Roots: Meet Your Marker

Family history enthusiasts welcome new advances in DNA testing.

Written by Paul Jones

Posted January 18, 2013
Colour illustration

My friend Elizabeth is thrilled. An adoptee, she has almost certainly identified her birth father after a search of more than forty years. Little did she realize that the truth would be extracted not from a musty register or an octogenarian’s fading memories but from the sequencers and analyzers of a state-of-the-art laboratory. Through DNA testing not available to the public just three years ago, researchers like her are now resolving formerly hopeless family history problems.

Until recently, genetics offered limited utility to genealogists. True, DNA testing occasionally exhibited immense potential, as in the demonstration that Thomas Jefferson (or a close male relative) fathered at least some of the children of his slave Sally Hemings. But it also had unfortunate limitations. The most robust tests applied only to DNA inherited through strict paternal or maternal lines of descent — for instance, a father’s father’s father or a mother’s mother’s mother.

Too bad if you were attempting to prove a match to your mother’s father’s father, or your father’s mother’s mother, or some other ancestor who deviated from the strict male or female lines. As a case in point, fully ninety per cent of our Victorian-era forebears are not connected to us through strict paternal or maternal lines.

Some tests claimed to identify a broader range of relatives, but they were severely, if not totally, compromised by the paltry number of DNA markers analyzed by the technology of the time.

Genealogists became experts at reframing their problems so that the available tests could be made to apply. Women would routinely recruit their fathers, brothers, or paternal uncles as surrogates to explore their patrilineage. This tactic remains useful in exploring the paternal line.

Men are somewhat luckier in that they carry the particular DNA required for a maternal-line test — they just can’t pass it along to the next generation. As I write, this wrinkle may prove conclusive regarding a recently unearthed skeleton conjectured to be the remains of England’s Richard III. If DNA can be extracted, it will be compared with a present-day sample taken from a matrilineal descendant of one of Richard’s sisters. This plan presupposes that there is an uninterrupted family line from the fifteenth century that will allow ready identification of today’s living descendants.

◆ **Extracted data**:
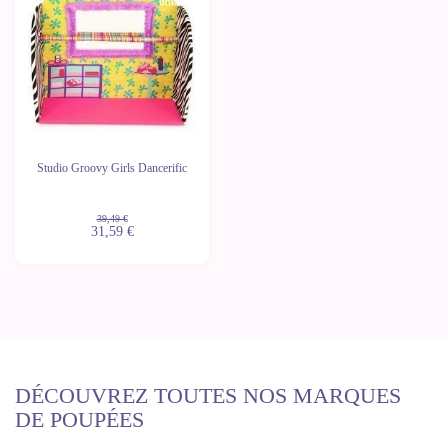
unités
Studio Groovy Girls Dancerific
39,49 €
31,59 €
DÉCOUVREZ TOUTES NOS MARQUES
DE POUPÉES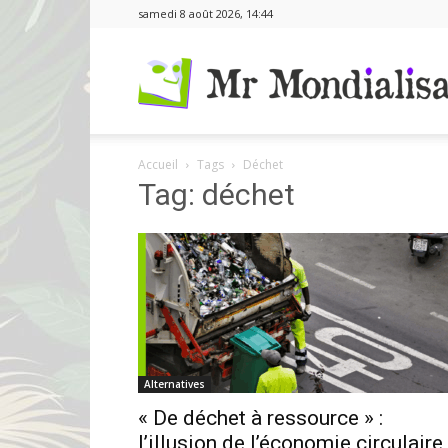
samedi 8 août 2026, 14:44
Accueil
Tags
Déchet
Tag: déchet
Alternatives
« De déchet à ressource » :
l’illusion de l’économie circulaire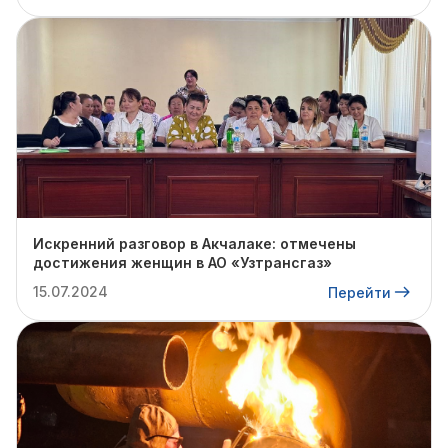
Искренний разговор в Акчалаке: отмечены
достижения женщин в АО «Узтрансгаз»
15.07.2024
Перейти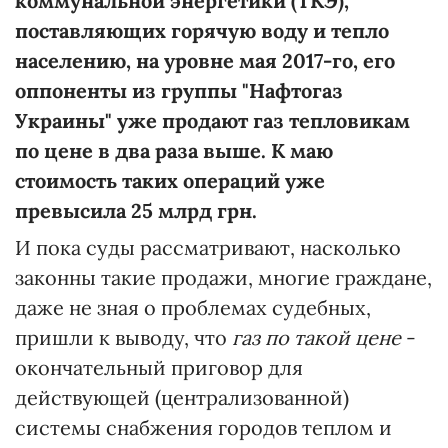
коммунальной энергетики (ТКЭ),
поставляющих горячую воду и тепло
населению, на уровне мая 2017-го, его
оппоненты из группы "Нафтогаз
Украины" уже продают газ тепловикам
по цене в два раза выше. К маю
стоимость таких операций уже
превысила
25 млрд грн.
И пока суды рассматривают, насколько
законны такие продажи, многие граждане,
даже не зная о проблемах судебных,
пришли к выводу, что
газ по такой цене
-
окончательный приговор для
действующей (централизованной)
системы снабжения городов теплом и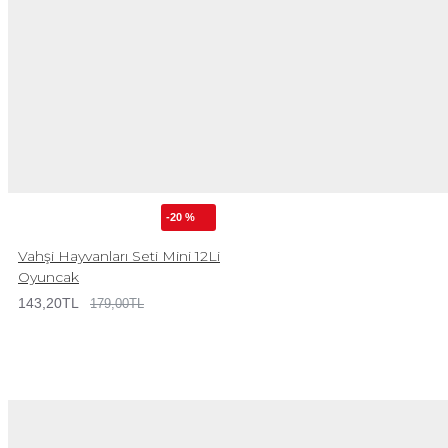
-20 %
Vahşi Hayvanları Seti Mini 12Li
Oyuncak
143,20TL
179,00TL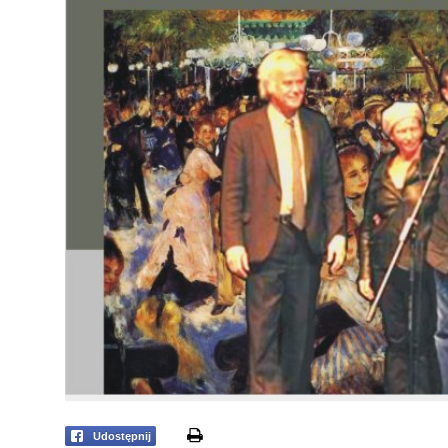
print
Udostępnij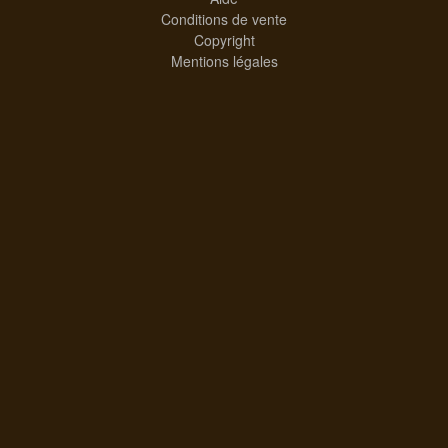
Conditions de vente
Copyright
Mentions légales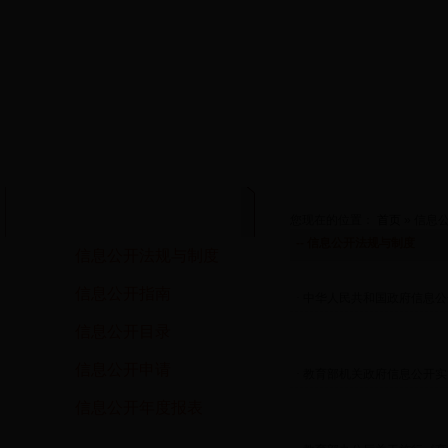
您现在的位置：
首页
» 信息
-- 信息公开法规与制度
信息公开法规与制度
信息公开指南
· 中华人民共和国政府信息
信息公开目录
信息公开申请
· 教育部机关政府信息公开
信息公开年度报表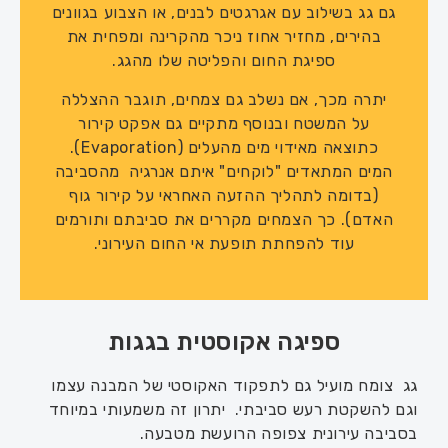
גם גג בשילוב עם אגרגטים לבנים, או הצבוע בגוונים
בהירים, מחזיר אחוז ניכר מהקרינה ומפחית את
ספיגת החום והפליטה שלו מהגג.
יתרה מכך, אם נשלב גם צמחים, תוגבר ההצללה
על המשטח ובנוסף מתקיים גם אפקט קירור
כתוצאה מאידוי מים מהעלים (Evaporation).
המים המתאדים "לוקחים" איתם אנרגיה מהסביבה
(בדומה לתהליך ההזעה האחראי על קירור גוף
האדם). כך הצמחים מקררים את סביבתם ותורמים
עוד להפחתת תופעת אי החום העירוני.
ספיגה אקוסטית בגגות
גג צומח מועיל גם לתפקוד האקוסטי של המבנה עצמו
וגם להשקטת רעש סביבתי. יתרון זה משמעותי במיוחד
בסביבה עירונית צפופה הרועשת מטבעה.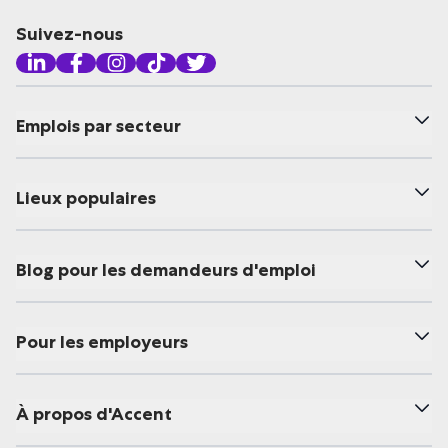
Suivez-nous
Emplois par secteur
Lieux populaires
Blog pour les demandeurs d'emploi
Pour les employeurs
À propos d'Accent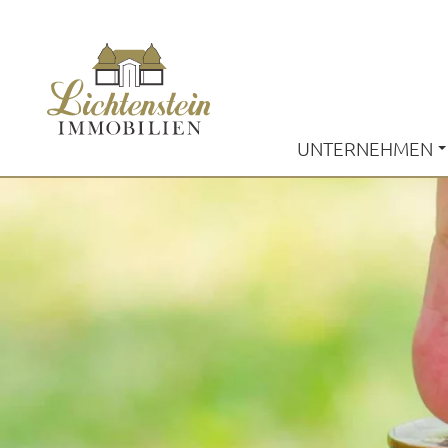
UNTERNEHMEN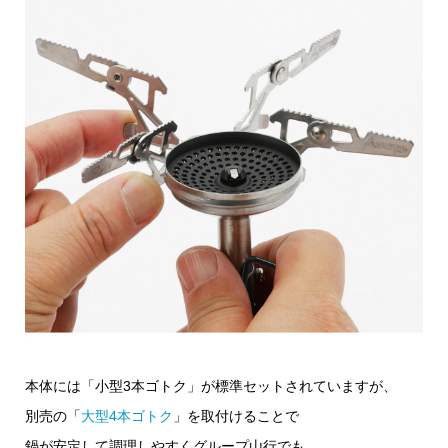
本体には「小型3本ゴトク」が標準セットされていますが、
別売の「
大型4本ゴトク
」を取付けることで
鍋が安定して調理しやすくグループ山行でも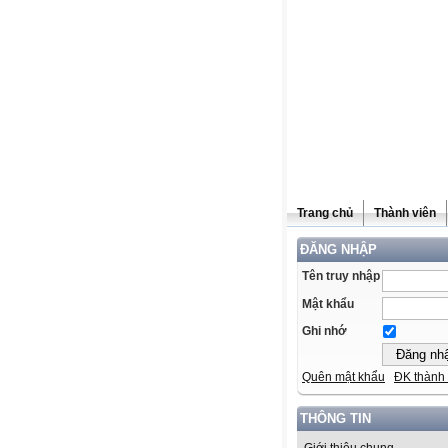
Trang chủ
Thành viên
ĐĂNG NHẬP
Tên truy nhập
Mật khẩu
Ghi nhớ
Quên mật khẩu
ĐK thành 
THÔNG TIN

◆ **Using the information**:
a - In the article on DNA testing for family history, what share of our Victorian-era forebears are not connected to us through strict paternal or maternal lines?
b - Explain why, according to the article on DNA testing for family history, the early tests that claimed to identify a broader range of relatives were of little use.
c - Continue the article on DNA testing for family history from its last paragraph.

◆ **Your written answers**:
a - Ninety percent of them.

b - They were severely, if not totally, compromised because the technology of the time analyzed only a paltry number of DNA markers.

c -
So what’s changed to remove the irksome restriction to paternal and maternal lines? First of all, the technology. DNA analysis is now so turbocharged that hundreds of thousands of locations across one’s genome can be checked without having to remortgage your home. The service I use examines more than 700,000 of these markers for US$289 per person. This huge sample allows detailed calculations to determine the probability, with a high measure of confidence, of the degree of relatedness of two individuals. We get clear-cut and statistically credible predictions that two individuals are siblings, first cousins, second cousins, and so on.

Secondly, a critical mass of people — estimated to be into the hundreds of thousands — has now taken such tests. My 700,000-plus markers are pretty meaningless to me in isolation. Only when compared to other profiles do they assume significance. Through the database assembled by my testing company, I now have access to newly discovered third and fourth cousins with whom I can work on our joint family trees. Perhaps these distant relatives have different family stories, documents, and heirlooms that can enrich my own research. Over time, as more and more people do the tests and end up in the database, I will be introduced to increasing numbers of “lost” cousins.

More dramatic, though, are breakthroughs that would have been unthinkable via conventional research. In his recent book, Finding Family, genealogy blogger Richard Hill details his quest to find his birth parents after a chance 1964 disclosure that he had been adopted. By late in the last decade, Hill thought the matter had been resolved; but he was wrong, deceived by the limited statistical reliability of early DNA analysis. Finally, earlier this year, the most powerful DNA test on the general market provided unarguable confirmation of the last pieces of the puzzle: the true identity of Hill’s biological father and half siblings.

Discoveries like this change lives, not just for the researcher but also for newly found family members. Elizabeth and her new half sisters can’t wait.

Paul Jones, a former publisher, is a writer, consultant, and avid genealogical researcher.